§ **To-do item**
Every record should be restated exactly, with no images included.

- - - - - - -

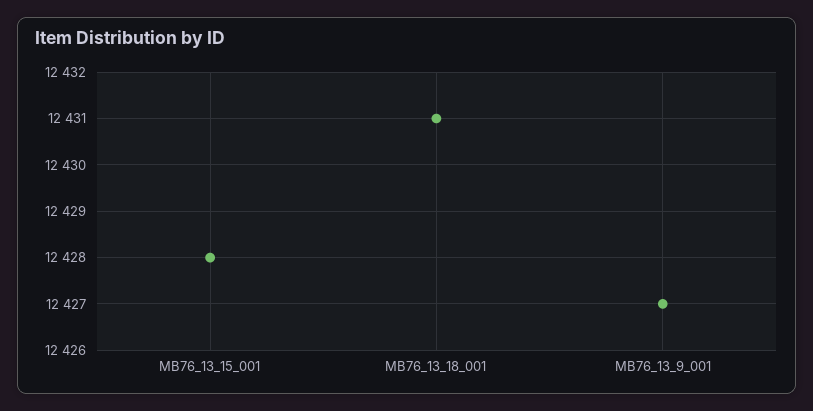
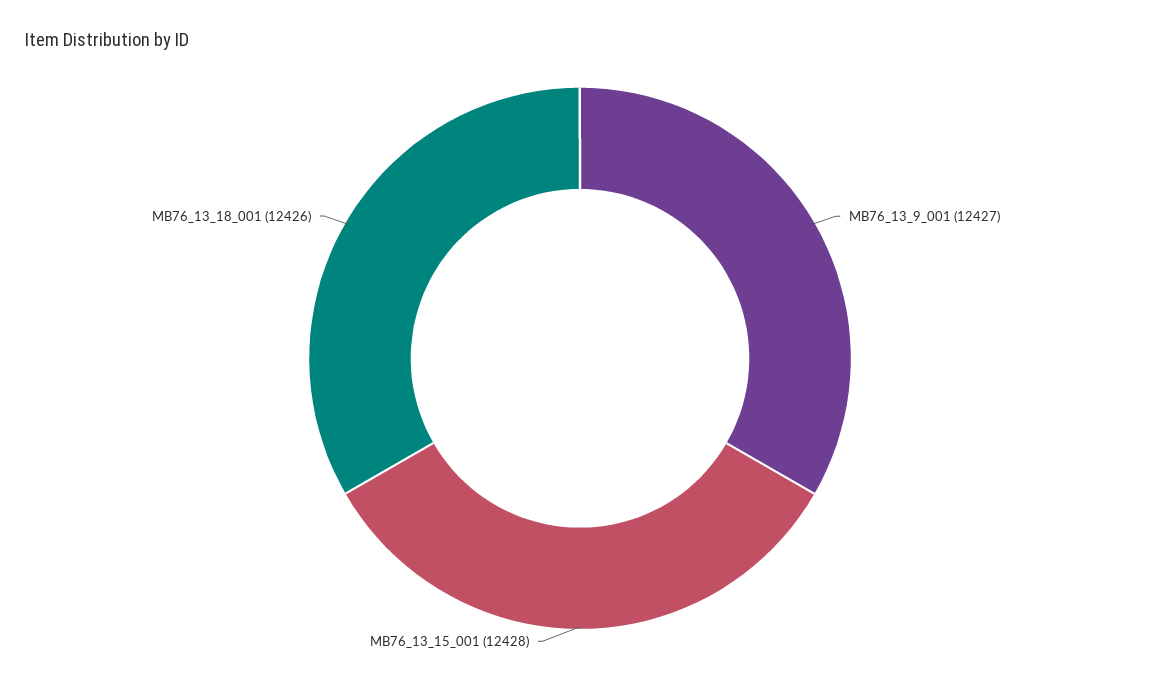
MB76_13_18_001: 12431 -> 12426

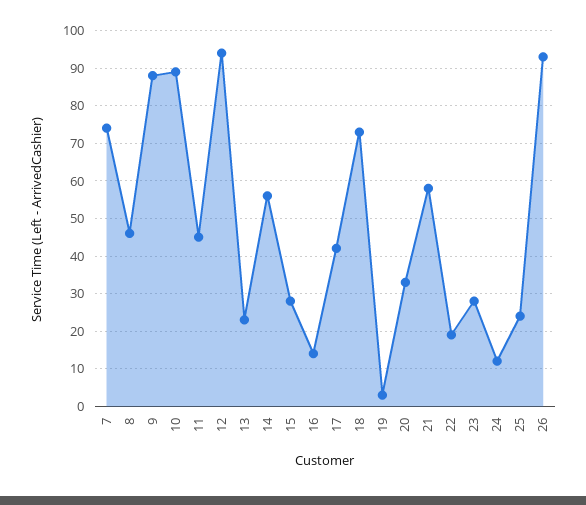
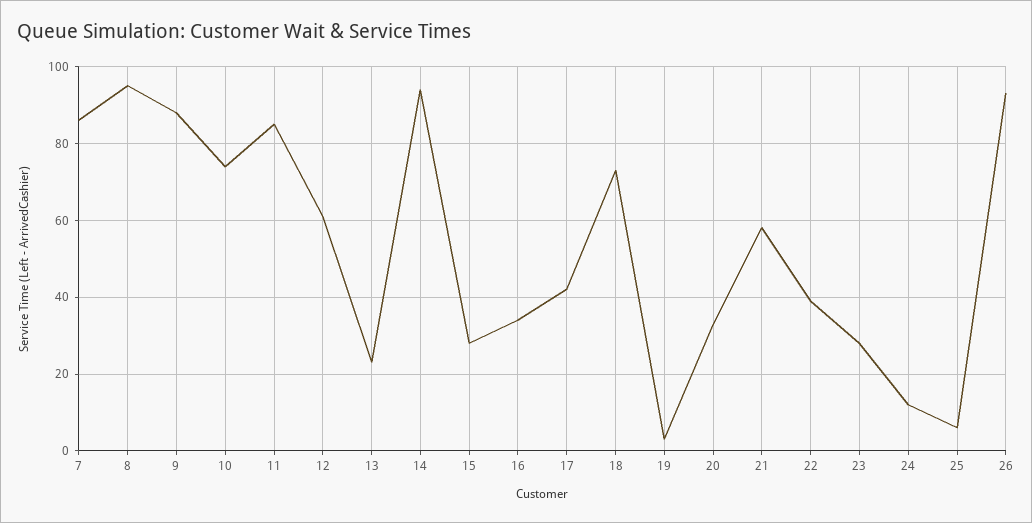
7: 75 -> 85
8: 45 -> 95
10: 90 -> 75
11: 45 -> 85
12: 95 -> 60
14: 55 -> 95
16: 15 -> 35
22: 20 -> 40
25: 25 -> 5

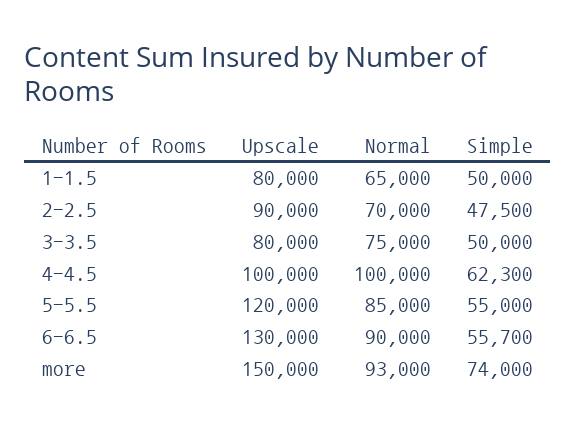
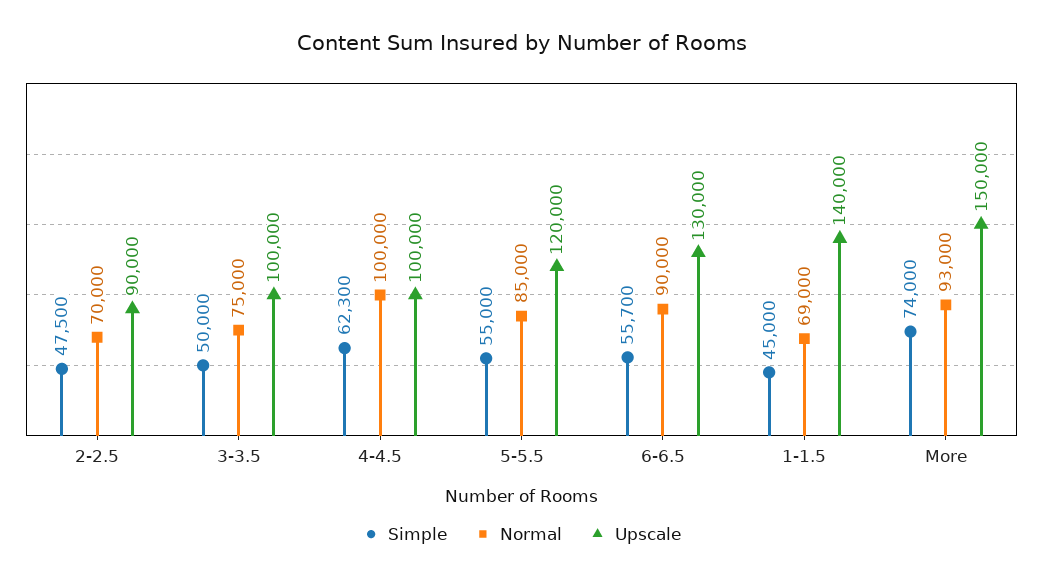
Upscale, 1-1.5: 80000 -> 140000
Normal, 1-1.5: 65000 -> 69000
Simple, 1-1.5: 50000 -> 45000
Upscale, 3-3.5: 80000 -> 100000

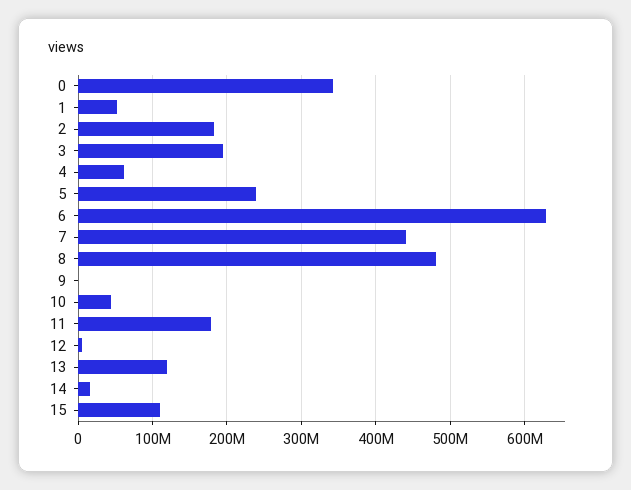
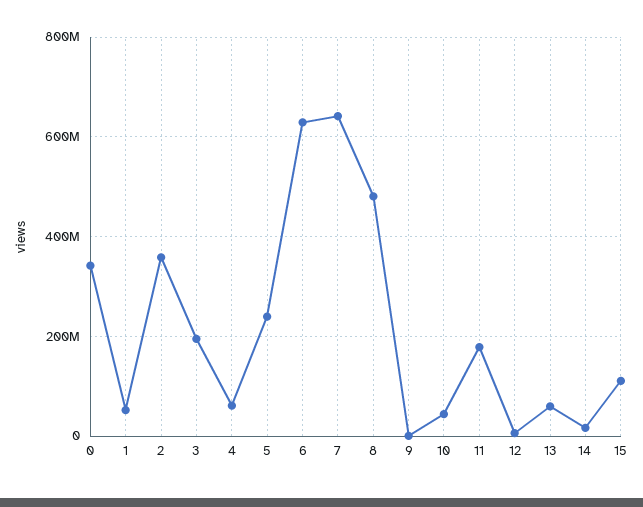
2: 180000000 -> 360000000
7: 440000000 -> 640000000
13: 120000000 -> 60000000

- - - - - - -

§ **Solution below**
MB76_13_18_001: 12431 -> 12426

7: 75 -> 85
8: 45 -> 95
10: 90 -> 75
11: 45 -> 85
12: 95 -> 60
14: 55 -> 95
16: 15 -> 35
22: 20 -> 40
25: 25 -> 5

Upscale, 1-1.5: 80000 -> 140000
Normal, 1-1.5: 65000 -> 69000
Simple, 1-1.5: 50000 -> 45000
Upscale, 3-3.5: 80000 -> 100000

2: 180000000 -> 360000000
7: 440000000 -> 640000000
13: 120000000 -> 60000000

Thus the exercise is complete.